Ich erinnere mich an eine Zeit, da saßen die Leute abends, wenn sie von der so genannten Arbeit kamen, vor einem Kasten namens „Fernseher“. „Zum Abschalten“, wie sie zu sagen pflegten.
Aus dem so genannten Fernseher drangen für gewöhnlich Belanglosigkeiten in verschiedenen Verkleidungen, aber immer hatten sie dieselbe Funktion: das Blut der Leute in geordnete Wallung zu bringen, ihnen das Gefühl zu geben, keine Maschine zu sein, Gefühle zu haben, ohne diese wirklich gebrauchen zu müssen. Ein wenig Mitleid hier, ein bisschen Empörung da, und schon fühlten sich die von der so genannten Arbeit Ausgelaugten ein wenig besser. Die Maschine wurde angeschaltet, um abzuschalten. Wovon, war eigentlich egal. „Abschalten“ war zu jener Zeit eine Art Zauberwort, ein süßes Versprechen der Bewusstlosigkeit, ein Vergessenmachen von allem, was einen den (Arbeits-)Tag über beschäftigt hatte. Es war eine Zeit, da die Leute, die „Arbeit“ hatten, diese bei der erstbesten Gelegenheit vergessen wollten. Dazu brauchten sie etwas, das ihnen dabei half. Der Fernseher war nicht das einzige, aber ein sehr effektives und zudem vollkommen legales Hilfsmittel, vom Betäubungsmittelgesetz nicht mal ansatzweise erfasst.

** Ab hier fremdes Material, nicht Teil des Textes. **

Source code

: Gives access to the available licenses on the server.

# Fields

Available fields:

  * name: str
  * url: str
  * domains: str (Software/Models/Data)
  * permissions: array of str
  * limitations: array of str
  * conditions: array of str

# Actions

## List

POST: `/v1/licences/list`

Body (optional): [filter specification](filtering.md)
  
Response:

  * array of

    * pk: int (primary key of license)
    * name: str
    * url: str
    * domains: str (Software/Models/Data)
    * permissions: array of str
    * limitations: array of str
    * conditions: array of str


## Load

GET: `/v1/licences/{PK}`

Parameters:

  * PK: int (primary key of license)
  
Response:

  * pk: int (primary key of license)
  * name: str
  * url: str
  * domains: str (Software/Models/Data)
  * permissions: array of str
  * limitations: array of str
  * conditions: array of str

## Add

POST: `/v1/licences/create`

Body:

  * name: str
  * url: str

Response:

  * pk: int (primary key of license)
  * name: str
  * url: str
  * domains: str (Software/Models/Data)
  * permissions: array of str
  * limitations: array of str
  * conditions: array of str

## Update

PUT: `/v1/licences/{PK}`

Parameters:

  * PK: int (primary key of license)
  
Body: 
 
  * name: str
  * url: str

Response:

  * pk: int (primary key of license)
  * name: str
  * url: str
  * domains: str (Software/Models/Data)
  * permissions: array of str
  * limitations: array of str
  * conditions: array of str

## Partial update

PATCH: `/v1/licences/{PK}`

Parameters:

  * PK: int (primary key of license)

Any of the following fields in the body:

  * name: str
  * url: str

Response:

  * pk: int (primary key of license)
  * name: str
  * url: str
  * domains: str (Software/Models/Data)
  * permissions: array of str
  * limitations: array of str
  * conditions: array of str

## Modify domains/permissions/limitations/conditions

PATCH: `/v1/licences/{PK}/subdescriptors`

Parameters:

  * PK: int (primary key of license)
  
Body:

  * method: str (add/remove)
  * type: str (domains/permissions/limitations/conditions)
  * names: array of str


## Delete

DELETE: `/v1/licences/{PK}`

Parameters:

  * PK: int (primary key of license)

Aus zum Abschalten gedachten Fernsehern drangen hin und wieder auch echte Informationen, aber die kamen meist zu so später Stunde, dass die, die am nächsten Morgen „zur Arbeit“ mussten, schon längst eingeschlafen waren. Das war von denen, die die so genannten „Sendezeiten“ festlegten, durchaus so gewollt. Die echten Informationen, das, was sich wirklich zu wissen lohnte, weil es das Potenzial hatte, die Wirklichkeit zu gestalten, wurde zu Zeiten gesendet, die diejenigen, die „Arbeit“ hatten, nicht erreichen konnten.
Dann kam das Internet und mit ihm die Erfindng der „Mediathek“. Und man konnte die Nacht zum Tag machen und die Woche zum Wochenende. Wie es jedem gerade passte. Das, was zuvor den Arbeitslosen oder Freiberuflern vorbehalten war, war nun für alle da. Allerdings ist nicht überliefert, ob diejenigen, die in den so genannten „verantwortungsvollen Posten“ saßen, die so genannten „Entscheider“, mit anderen Worten: die, die genug Geld und Einfluss und womöglich auch Geist hatten, um Dinge in Richtungen zu schieben, die sie für richtig hielten, ob die auch tatsächlich Interesse daran hatten.